### Exercise description
Which lines of the records below contain the word "middle"? Report each of them in full.
━━━ Data shown ━━━
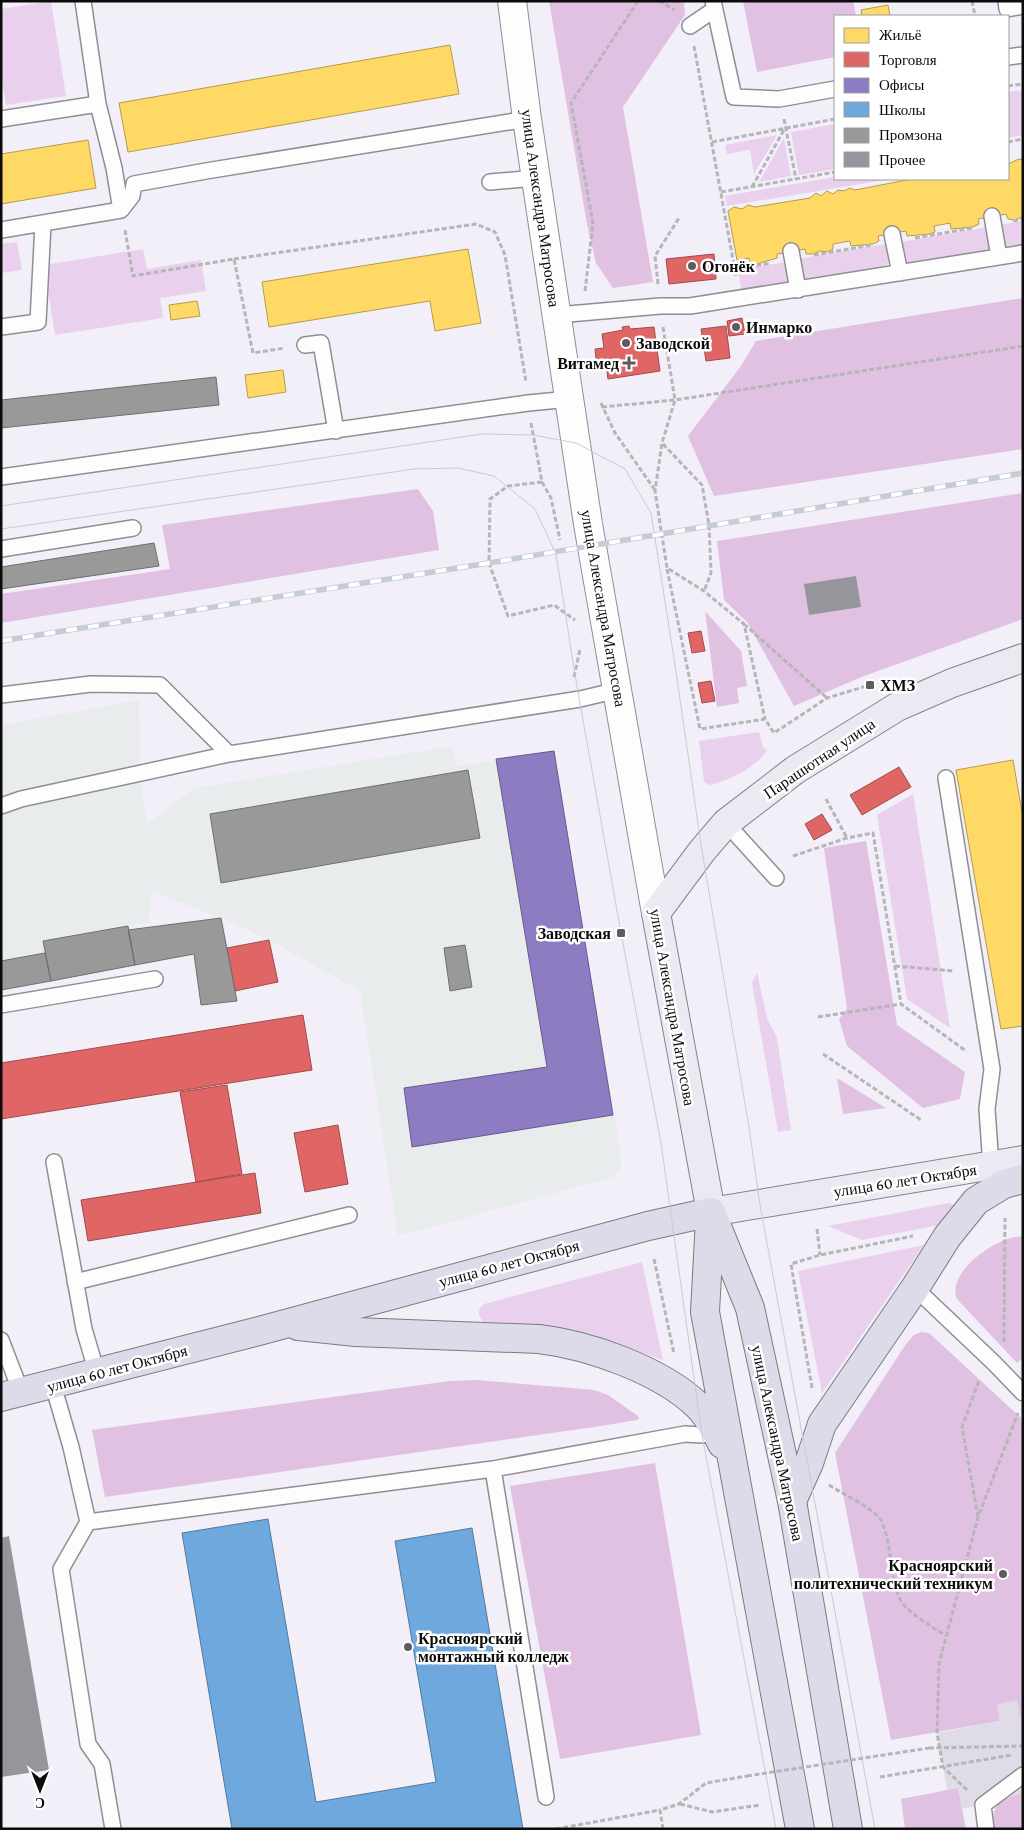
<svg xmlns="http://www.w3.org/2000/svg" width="1024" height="1830" viewBox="0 0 1024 1830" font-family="'Crimson Pro',serif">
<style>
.industrial{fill:#e8eced}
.green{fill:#e9d1ed}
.forest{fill:#e0c1e2}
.plaza{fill:#dfdce8}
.homes{fill:#ffd966;stroke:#b69b4b}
.shops{fill:#e06666;stroke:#a04b4b}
.offices{fill:#8e7cc3;stroke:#675a8c}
.schools{fill:#6fa8dc;stroke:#51799d}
.industry{fill:#999;stroke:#6e6e6e}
.building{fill:#97959c}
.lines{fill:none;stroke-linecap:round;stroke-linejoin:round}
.lane-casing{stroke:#8f8e92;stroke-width:18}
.street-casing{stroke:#8f8e92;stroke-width:30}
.secondary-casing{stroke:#868489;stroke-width:30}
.primary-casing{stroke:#7c7b7f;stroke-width:30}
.path{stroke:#b6b5b7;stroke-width:3;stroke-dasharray:5 2.5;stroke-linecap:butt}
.lane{stroke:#fdfdfe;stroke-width:15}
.street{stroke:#fdfdfe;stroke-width:28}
.secondary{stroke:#ede9f3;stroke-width:28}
.primary{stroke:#dddae9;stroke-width:28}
.tram{stroke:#c5ccd4;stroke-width:1}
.rail-casing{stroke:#c5ccd4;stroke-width:5.5}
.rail{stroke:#fff;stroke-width:4;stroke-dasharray:11;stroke-linecap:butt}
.path-bridge{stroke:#b6b5b7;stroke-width:3;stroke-dasharray:5 2.5;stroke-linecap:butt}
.poi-dot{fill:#5c5b5e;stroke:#fff;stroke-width:2}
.labels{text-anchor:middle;stroke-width:5;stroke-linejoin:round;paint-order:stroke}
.street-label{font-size:16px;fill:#0b0b0b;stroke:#fff}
.poi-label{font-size:16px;font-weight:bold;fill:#0b0b0b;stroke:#fff;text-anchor:start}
</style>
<rect width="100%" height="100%" fill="#f2eff9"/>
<path class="industrial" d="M139 700 140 774 147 823 196 788 452 746 457 766 554 751 622 1164 614 1177 398 1236 360 991 269 940 221 918 151 891 149 923 128 926 135 965 1 990V725Z"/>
<path class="green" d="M51 1 66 96 6 105 1 74V9Z
M1023 90V135L1008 138V92Z
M835 124V169L799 175 791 132Z
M777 135 754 174 750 150 727 154 725 145Z
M784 138 791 176 759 182Z
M835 177V179H890L727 206 725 196Z
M1023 221V245L1006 246 1003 243 1000 225Z
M989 227 990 248 986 251 910 264C900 262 901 251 900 242Z
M17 242 22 270 1 273V244Z
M886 244C888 253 892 262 884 268L808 281 804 280 798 259Z
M143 249 147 269 201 260 206 291 160 298 163 318 55 335 44 265Z
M786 262C788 270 793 279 784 286L742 292 738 270Z
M759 732 763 747 767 750C757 767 728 781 710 785L704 782 699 741Z
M913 794 950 1028 907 999 877 815Z
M757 972 767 1018 777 1038 791 1130 778 1132 752 983Z
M949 1203 954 1205 940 1225 862 1240 828 1226Z
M924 1245 822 1393 798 1271Z
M642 1262 663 1360 589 1334 487 1324C479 1320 475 1310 484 1304Z"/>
<path class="forest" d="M549 1H684L685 15 623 107 653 282 613 288 596 263 587 224Z
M743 1H853L856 16H835V57L757 72Z
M1023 298V449L714 496 688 436 741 366 756 341Z
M418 489 433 511 439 550 1 623V594L170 569 162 525Z
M1023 493V619L864 676 794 706 747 622 724 600 717 541Z
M705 611 741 651 747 686 737 688 739 703 717 707Z
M866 841 897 1025 965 1072 960 1099 923 1108 847 1046 839 1019 847 1009 824 848Z
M837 1078 886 1108 843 1114Z
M1023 1236V1358L1017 1363 957 1299C947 1274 987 1246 1007 1239 1012 1237 1018 1237 1023 1236Z
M921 1332 929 1333 939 1342 1021 1418 1023 1432V1717L1020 1718 998 1704 1000 1721 891 1740 835 1453 906 1344 914 1335Z
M477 1380 594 1390 608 1395 638 1416 639 1419 637 1420 601 1426 105 1497 92 1430 450 1381Z
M655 1463 701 1735 560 1759 510 1486Z
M958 1788 966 1829H905L901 1799Z
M1023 1792V1829H994C991 1802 1000 1801 1023 1792Z"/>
<path class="plaza" d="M1017 1700 1020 1717H1023V1794L1022 1792 1002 1800 962 1809 958 1788 947 1790 937 1733 1000 1721 997 1704Z"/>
<path class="homes" d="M888 5 890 16H862L861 10Z
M450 45 459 94 128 152 119 103Z
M88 140 96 188 1 204V154Z
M1019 159 1023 160V216L1015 220 1008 219 1006 214 978 219 979 224 973 227 951 229 950 223 934 226 935 232 929 234 907 236 906 231 878 236 879 241 873 244 851 246 850 241 833 244V249L827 252 820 251 813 254H806L805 249 777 254V258L757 264 750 263 749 258 737 260 728 211 734 207 742 209 748 205 755 207 810 198 816 193 821 196 827 191 833 194 838 190 844 191 850 188 855 190 912 179H1008V164Z
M468 249 481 323 435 331 430 301 269 327 262 282Z
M197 301 200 316 171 320 169 305Z
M283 370 286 392 248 398 245 375Z
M1013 760 1023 818V1026L1001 1029 956 770Z"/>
<path class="shops" d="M714 254 716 279 669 284 666 259Z
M742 318 745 334 729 336 727 321Z
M629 326 630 329 654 327 660 371 608 379 606 365 597 367 595 349 604 348 602 334 623 330 622 327Z
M726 326 730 358 706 361 701 329Z
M701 631 705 651 692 653 688 633Z
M711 681 715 701 702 703 698 683Z
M899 767 911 787 862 815 850 795Z
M822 814 832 830 814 840 805 824Z
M269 940 278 982 235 991 227 948Z
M303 1015 312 1070 1 1119V1063Z
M227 1085 242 1174 196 1182 180 1092Z
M338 1125 348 1184 305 1192 294 1133Z
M255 1173 261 1213 88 1241 81 1200Z"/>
<path class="offices" d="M554 751 613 1115 412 1147 404 1088 547 1067 496 759Z"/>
<path class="schools" d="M268 1519 316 1802 436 1782 395 1541 472 1528 523 1829H232L182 1533Z"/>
<path class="industry" d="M216 377 219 405 1 428V400Z
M154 543 159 566 1 589V567Z
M468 770 480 838 221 883 210 814Z
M221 918 237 1001 201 1005 194 954 135 965 128 930Z
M128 926 135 965 51 981 43 941Z
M465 945 472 987 450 991 444 948Z
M45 953 51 981 1 990V961Z"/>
<path class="building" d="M856 576 861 607 809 615 804 584Z
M9 1536 49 1770 1 1777V1538Z"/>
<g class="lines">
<g class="lane-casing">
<path id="lane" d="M83 1 98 104 114 168 121 210
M713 1 734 97 779 99 835 89
M1006 1 1007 9 1023 6
M690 26 715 9
M1008 57 1023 55
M1 119 98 104
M490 182 536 178
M992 216 999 257
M1 230 121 210 132 196 134 184 206 171 527 119
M892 234 900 273
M791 251 798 290
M557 315 660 306H690L1023 253
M1 327 38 322 43 224
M305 345 321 343 336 431
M1 477 528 403 570 399
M1 549 133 528
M1 695 91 684 160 685 229 754
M946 778 992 1069 987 1109 991 1166
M1 806 21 799 229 754 580 699 618 690
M726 823 776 878
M1 1005 155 979
M54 1162 84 1329 97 1373
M75 1282 349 1215
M915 1288 994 1363 1023 1393
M1 1340 21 1392
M53 1385 71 1447 88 1522 61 1569 88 1744 102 1764 113 1829
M493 1469 546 1797
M88 1522 493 1469 685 1434 702 1435 717 1432
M986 1829 983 1805 1023 1775"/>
</g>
<g class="street-casing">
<path id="street" d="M512 1 527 119 588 524 656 913"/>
</g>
<g class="secondary-casing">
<path id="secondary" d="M1023 658 952 683 897 707 795 770 726 823 702 851 656 913 711 1212 1023 1160"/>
</g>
<g class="primary-casing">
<path id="primary" d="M711 1212 750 1308 792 1501 848 1829
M710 1219 705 1312 800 1829
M298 1326 356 1332 539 1339C589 1345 660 1370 697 1405 708 1415 716 1431 722 1444
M1 1397 259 1331 648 1226 711 1212
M792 1501 809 1463 822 1424 915 1288 947 1237 976 1201 1004 1184 1023 1179"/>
</g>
<path class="path" d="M659 1 675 10
M972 1 975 16
M694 46 736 276
M1008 86 1023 84
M784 119 796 179
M712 142 835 119
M1008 142 1023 139
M752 187 785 128
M721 192 835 172
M1013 221 1023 219
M125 230 133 276 234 259 253 353 285 348
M915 238 973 228
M814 255 872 245
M234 259 476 224 495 232 505 255 526 382
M734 269 771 263
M658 284 655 256 679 218
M585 291 593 223 571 103 638 1
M663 327 675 400 662 443 655 491 667 568 704 591 744 624 765 719
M601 403 615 433 655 490
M602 407 675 400 1023 346
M531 423 542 482 551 498 560 540
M663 444 702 485 709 525 711 573 704 591
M542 482 508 486 490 499 489 563 508 616 554 605 575 620
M667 569 700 729 765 719 774 733 827 698 870 685
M744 624 827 698
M574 677 580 649
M826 799 847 838
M793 856 847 838 873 833 901 1004 966 1051
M895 966 954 971
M818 1017 901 1004
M823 1054 921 1120
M817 1229 820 1255
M654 1259 674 1354
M1004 1342 1005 1218
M812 1388 791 1264 820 1255 913 1236
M829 1485C841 1493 873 1508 880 1519 893 1539 889 1586 903 1604 913 1616 933 1627 946 1636
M978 1517 962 1427 979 1380
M929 1748 1023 1746
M880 1777 1012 1755
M967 1790 943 1767 937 1733 939 1664 978 1517 1018 1413
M680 1804 712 1812 760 1805
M556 1829 660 1810
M663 1829 660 1810 679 1804 706 1783 747 1776"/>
<use href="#lane" class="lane"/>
<use href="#street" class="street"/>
<use href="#secondary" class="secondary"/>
<use href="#primary" class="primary"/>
<path class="tram" d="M1 506 482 434 533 435 576 443 625 469 651 513 675 665 702 851 749 1127 760 1205 875 1829
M1 529 414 469 458 468 494 476 535 509 556 554 575 675 621 933 661 1143 702 1435 776 1829"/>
<g class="rail-casing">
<path id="rail" d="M1 641 489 563 1023 473"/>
</g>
<use href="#rail" class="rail"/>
<path class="path-bridge" d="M747 1776 929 1748"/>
</g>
<g class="poi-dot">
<circle cx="692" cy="266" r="5"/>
<circle cx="736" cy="327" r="5"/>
<circle cx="626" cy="343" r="5"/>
<path d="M626.5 355.5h5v5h5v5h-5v5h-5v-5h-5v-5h5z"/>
<rect x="865" y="680" width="10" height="10" rx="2.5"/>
<rect x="616" y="928" width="10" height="10" rx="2.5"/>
<circle cx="1003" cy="1574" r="5"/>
<circle cx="408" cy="1647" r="5"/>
</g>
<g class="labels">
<g class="street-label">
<text transform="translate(541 208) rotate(82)" y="6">улица Александра Матросова</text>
<text transform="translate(604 608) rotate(80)" y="6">улица Александра Матросова</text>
<text transform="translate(819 758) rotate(-34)" y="6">Парашютная улица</text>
<text transform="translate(673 1007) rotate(80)" y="6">улица Александра Матросова</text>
<text transform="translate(905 1180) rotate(-9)" y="6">улица 60 лет Октября</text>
<text transform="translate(509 1263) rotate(-15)" y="6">улица 60 лет Октября</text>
<text transform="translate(117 1368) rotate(-15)" y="6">улица 60 лет Октября</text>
<text transform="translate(778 1443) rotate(78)" y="6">улица Александра Матросова</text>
</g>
<g class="poi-label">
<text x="702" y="272">Огонёк</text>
<text x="746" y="333">Инмарко</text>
<text x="636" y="349">Заводской</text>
<text x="619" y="369" text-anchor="end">Витамед</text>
<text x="880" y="691">ХМЗ</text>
<text x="611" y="939" text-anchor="end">Заводская</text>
<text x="993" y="1571" text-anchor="end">Красноярский<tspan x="993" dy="18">политехнический техникум</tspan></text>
<text x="418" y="1644">Красноярский<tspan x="418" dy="18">монтажный колледж</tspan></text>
</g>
</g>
<rect width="1024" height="1830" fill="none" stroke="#0b0b0b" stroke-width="5"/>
<rect x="834" y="15" width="175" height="165" fill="#ffffff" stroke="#9d9d9d"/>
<rect x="844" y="28" width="25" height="15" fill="#ffd966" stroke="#9d9d9d"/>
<text x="879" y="40" font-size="15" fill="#0b0b0b">Жильё</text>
<rect x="844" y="52" width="25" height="15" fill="#e06666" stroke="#9d9d9d"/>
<text x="879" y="65" font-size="15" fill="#0b0b0b">Торговля</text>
<rect x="844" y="78" width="25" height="15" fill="#8e7cc3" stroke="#9d9d9d"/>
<text x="879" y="90" font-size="15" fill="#0b0b0b">Офисы</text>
<rect x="844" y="102" width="25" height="15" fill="#6fa8dc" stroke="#9d9d9d"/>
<text x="879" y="115" font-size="15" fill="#0b0b0b">Школы</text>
<rect x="844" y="128" width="25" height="15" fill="#999999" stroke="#9d9d9d"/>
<text x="879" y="140" font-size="15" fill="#0b0b0b">Промзона</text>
<rect x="844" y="152" width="25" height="15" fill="#97959c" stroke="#9d9d9d"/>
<text x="879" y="165" font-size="15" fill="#0b0b0b">Прочее</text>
<g transform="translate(40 1790) rotate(180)" stroke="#ffffff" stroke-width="4" paint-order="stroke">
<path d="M0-4L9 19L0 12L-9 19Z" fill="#0b0b0b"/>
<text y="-8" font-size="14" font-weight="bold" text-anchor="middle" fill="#0b0b0b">С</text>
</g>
</svg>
━━━
### Written answer
.labels{text-anchor:middle;stroke-width:5;stroke-linejoin:round;paint-order:stroke}
<text y="-8" font-size="14" font-weight="bold" text-anchor="middle" fill="#0b0b0b">С</text>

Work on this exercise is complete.